### What is needed
Copy the records from the line with "What is the ratio" to the line with "What portion of", changing "intersect" to "cross" and keeping everything else the same.

----- Source records -----

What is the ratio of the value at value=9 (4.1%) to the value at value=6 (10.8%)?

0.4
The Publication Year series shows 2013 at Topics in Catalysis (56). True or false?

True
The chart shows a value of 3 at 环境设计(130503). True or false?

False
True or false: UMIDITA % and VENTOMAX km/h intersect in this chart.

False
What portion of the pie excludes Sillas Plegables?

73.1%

-----
----- Source records -----

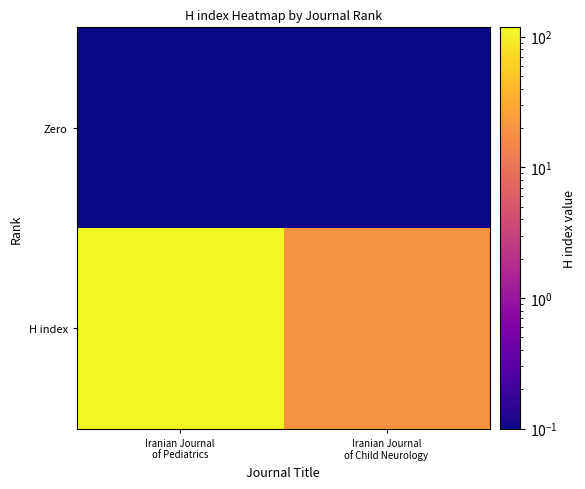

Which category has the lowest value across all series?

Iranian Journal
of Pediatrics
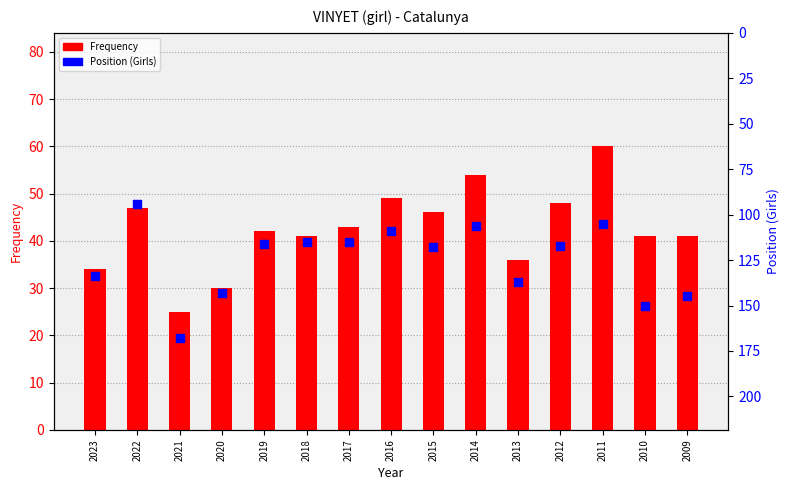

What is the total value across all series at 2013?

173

-----
----- Source records -----

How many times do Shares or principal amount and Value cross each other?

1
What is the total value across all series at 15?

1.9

-----

### Result of this task
What is the ratio of the value at value=9 (4.1%) to the value at value=6 (10.8%)?

0.4
The Publication Year series shows 2013 at Topics in Catalysis (56). True or false?

True
The chart shows a value of 3 at 环境设计(130503). True or false?

False
True or false: UMIDITA % and VENTOMAX km/h cross in this chart.

False
What portion of the pie excludes Sillas Plegables?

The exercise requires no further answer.